We’ve already seen users rely on it for troubleshooting and support-style questions—before we had even written about it—because they can trust the references and follow them into the docs.

Challenges we solved with this agent

Running a docs agent well comes with a few realities we’ve designed for:
  • Multimodal content — Documentation often has important information in images (diagrams, screenshots, UI). Our pipeline handles multimodal content state-of-the-art: we parse and index both text and images so the agent can retrieve and use information from figures, screenshots, and diagrams, not just body text.
  • Keeping the agent up to date — Docs change many times a day. The agent must stay in sync with the latest content. You can do that with Contextual AI connectors (e.g. Confluence, SharePoint, Google Drive), or—for GitHub-backed docs—with the code we wrote and share: datastore-sync. It syncs your repo (and optionally your website) into a Contextual AI datastore via webhooks and incremental updates so the agent always has fresh content.
  • Citations — As above: citations aren’t just for trust; they let users open the source and read the full doc after the initial response.
  • Repo vs. web: Unlike searching docs via the web, our documentation lives in our GitHub repo and we sync only what’s published (e.g. pages in nav, docs.json). We may have outdated or unlisted pages in the repo that still exist but aren’t findable on the site—our agent won’t surface those, because they’re not in the synced datastore. LLMs that use web search can sometimes surface those older or hidden pages; our agent deliberately reflects only the docs we publish, so answers stay aligned with what we actually ship.

How it works

  1. Your documentation as data: These docs are ingested into a Contextual AI datastore, chunked and indexed. They’re kept in sync so when content is updated, the agent has the latest info (here, via sync code we share; see below).
  2. Keyword search + agent: Mintlify’s built-in search returns keyword-based results immediately. The agent then runs the Agentic Search template—multi-turn research over the datastore—and streams a response with citations and a References section.
  3. Grounded generation: Answers are generated only from the research step, with citations in [n]() format and links to the documentation URLs.

Try it

Use the search bar at the top and ask a question about Contextual AI.

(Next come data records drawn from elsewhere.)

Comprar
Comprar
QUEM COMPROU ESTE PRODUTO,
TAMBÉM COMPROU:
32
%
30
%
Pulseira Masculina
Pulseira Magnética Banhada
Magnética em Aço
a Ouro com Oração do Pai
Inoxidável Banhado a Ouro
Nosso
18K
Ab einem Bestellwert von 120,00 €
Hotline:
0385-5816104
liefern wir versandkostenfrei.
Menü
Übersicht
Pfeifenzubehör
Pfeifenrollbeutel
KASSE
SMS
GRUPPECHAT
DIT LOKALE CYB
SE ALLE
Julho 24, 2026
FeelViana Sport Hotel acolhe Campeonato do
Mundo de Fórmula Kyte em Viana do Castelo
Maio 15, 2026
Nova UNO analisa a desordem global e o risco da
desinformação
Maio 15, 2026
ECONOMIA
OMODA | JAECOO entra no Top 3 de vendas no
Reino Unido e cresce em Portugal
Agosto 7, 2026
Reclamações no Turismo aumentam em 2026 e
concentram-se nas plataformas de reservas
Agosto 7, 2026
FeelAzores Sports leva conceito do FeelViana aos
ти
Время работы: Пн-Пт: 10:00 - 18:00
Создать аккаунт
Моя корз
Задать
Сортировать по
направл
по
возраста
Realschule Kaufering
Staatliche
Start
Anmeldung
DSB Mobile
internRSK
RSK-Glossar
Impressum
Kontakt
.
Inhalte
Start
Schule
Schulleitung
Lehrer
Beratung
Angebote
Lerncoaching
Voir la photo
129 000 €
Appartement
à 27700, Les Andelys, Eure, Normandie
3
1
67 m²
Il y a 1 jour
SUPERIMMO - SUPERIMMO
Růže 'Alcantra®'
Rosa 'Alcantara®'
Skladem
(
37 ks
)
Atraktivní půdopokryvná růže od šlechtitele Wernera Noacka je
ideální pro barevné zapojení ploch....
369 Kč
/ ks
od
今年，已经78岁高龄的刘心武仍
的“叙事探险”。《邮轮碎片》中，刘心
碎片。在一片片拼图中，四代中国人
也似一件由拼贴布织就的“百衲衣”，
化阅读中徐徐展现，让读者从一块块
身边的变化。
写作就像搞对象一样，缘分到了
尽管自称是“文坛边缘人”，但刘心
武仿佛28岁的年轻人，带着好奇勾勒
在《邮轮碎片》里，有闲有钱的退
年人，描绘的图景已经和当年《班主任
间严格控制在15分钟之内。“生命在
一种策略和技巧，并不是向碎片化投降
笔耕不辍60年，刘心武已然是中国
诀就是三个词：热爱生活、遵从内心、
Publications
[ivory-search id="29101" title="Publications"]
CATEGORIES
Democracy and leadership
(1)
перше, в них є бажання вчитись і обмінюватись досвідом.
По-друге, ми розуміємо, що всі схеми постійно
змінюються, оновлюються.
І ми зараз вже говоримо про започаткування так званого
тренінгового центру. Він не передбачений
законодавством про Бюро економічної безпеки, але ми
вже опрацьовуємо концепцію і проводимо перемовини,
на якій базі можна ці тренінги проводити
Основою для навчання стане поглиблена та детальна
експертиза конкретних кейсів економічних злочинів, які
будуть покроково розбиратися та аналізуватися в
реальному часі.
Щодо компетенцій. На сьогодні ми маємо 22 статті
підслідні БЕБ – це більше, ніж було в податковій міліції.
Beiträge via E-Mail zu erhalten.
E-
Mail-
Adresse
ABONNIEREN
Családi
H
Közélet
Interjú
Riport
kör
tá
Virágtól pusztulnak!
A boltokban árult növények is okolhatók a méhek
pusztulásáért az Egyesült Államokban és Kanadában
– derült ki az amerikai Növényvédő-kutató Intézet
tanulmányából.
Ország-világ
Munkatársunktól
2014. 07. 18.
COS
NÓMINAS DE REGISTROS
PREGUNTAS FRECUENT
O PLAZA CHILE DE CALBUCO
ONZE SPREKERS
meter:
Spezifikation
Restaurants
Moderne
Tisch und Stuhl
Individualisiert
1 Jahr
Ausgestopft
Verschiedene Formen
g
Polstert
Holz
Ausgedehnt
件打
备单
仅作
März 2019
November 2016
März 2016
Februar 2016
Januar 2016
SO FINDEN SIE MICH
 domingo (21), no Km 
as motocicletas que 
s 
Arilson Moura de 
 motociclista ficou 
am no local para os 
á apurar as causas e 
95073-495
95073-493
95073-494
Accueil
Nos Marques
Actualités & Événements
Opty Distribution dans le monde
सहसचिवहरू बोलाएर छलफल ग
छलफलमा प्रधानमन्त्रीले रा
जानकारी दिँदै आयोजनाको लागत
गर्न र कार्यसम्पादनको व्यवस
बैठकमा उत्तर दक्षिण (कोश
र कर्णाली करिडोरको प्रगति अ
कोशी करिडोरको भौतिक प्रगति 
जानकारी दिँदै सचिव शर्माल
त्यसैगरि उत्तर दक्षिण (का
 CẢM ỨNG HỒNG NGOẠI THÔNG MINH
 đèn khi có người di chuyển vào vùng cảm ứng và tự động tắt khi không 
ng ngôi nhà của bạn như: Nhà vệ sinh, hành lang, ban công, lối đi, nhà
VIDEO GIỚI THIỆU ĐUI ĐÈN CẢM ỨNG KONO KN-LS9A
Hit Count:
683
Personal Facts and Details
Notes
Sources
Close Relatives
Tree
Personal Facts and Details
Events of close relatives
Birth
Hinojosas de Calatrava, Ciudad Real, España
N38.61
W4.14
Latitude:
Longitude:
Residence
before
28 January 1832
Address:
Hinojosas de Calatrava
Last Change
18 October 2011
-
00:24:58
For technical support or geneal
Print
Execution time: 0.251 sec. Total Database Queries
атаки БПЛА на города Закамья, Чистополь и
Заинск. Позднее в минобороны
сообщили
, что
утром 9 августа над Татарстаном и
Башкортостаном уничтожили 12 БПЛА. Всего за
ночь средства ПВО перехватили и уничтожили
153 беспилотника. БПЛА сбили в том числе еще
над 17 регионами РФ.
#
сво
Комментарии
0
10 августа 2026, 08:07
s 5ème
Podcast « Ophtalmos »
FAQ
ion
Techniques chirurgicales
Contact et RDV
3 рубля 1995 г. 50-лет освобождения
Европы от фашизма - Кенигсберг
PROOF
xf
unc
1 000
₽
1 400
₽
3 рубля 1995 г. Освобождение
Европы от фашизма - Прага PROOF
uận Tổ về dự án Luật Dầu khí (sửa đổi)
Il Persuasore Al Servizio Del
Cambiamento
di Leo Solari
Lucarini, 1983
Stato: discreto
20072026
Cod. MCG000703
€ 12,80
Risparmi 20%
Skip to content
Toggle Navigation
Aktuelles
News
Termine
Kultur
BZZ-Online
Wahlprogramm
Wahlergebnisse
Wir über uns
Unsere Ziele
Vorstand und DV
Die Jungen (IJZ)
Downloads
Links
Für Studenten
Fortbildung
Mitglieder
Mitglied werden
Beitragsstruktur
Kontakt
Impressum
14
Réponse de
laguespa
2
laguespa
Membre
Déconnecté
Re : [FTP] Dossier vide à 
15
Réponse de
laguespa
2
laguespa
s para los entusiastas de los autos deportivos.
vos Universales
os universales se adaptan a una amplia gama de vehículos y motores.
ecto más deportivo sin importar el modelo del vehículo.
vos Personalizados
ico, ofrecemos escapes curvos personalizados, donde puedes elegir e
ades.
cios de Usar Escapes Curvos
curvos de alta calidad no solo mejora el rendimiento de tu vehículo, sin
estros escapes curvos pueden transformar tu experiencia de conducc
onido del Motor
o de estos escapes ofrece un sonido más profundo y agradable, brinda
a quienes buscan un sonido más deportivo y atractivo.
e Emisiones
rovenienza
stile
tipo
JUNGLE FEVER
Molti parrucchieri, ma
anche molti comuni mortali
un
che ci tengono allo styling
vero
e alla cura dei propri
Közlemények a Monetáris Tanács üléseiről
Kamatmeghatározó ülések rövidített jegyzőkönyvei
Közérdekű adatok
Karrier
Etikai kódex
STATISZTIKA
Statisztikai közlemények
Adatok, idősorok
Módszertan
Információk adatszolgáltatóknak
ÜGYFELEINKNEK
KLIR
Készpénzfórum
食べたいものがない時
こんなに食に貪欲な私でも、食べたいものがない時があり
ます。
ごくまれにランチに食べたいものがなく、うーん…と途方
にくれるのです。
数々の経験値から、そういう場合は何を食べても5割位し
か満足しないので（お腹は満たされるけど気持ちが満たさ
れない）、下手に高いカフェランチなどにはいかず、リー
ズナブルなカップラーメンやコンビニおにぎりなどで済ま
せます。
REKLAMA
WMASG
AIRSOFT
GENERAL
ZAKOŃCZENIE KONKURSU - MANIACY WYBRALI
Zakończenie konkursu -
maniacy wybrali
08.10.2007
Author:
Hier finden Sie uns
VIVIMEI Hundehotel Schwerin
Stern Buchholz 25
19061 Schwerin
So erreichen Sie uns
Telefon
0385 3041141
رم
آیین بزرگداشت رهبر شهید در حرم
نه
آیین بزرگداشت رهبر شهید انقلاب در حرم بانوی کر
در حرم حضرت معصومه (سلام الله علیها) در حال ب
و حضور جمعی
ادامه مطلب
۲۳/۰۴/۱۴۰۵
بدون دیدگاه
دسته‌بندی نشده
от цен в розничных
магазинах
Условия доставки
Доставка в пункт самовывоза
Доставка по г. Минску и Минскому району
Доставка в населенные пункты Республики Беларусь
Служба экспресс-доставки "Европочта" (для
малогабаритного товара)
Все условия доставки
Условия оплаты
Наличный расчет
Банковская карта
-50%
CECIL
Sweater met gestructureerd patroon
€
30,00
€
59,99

Build your own: sync + agent

We share the building blocks so you can run a documentation agent on your own content.

datastore-sync

Open-source repo that keeps a Contextual AI datastore in sync with your docs (and optionally your website). We use it for this site: ContextualAI/datastore-sync.
  • GitHub docs sync: Automatically syncs MDX/MD and OpenAPI specs from a GitHub repo (e.g. Mintlify docs). Incremental sync (commit SHAs, tree diffs), published-content filtering via docs.json, and OpenAPI parsing into per-endpoint markdown with human-readable URLs. Compiles MDX to clean PDFs before ingestion for better RAG quality.
  • Website sync (optional): Firecrawl-based sync for other website content, with sitemap crawling and diffing (agent using this section coming soon)
  • State: Redis-backed state (or local JSON in dev); Vercel-ready with webhook endpoints (e.g. POST /sync/github for GitHub push events).
Use it to feed an agent with your published documentation so it stays up to date as you push changes.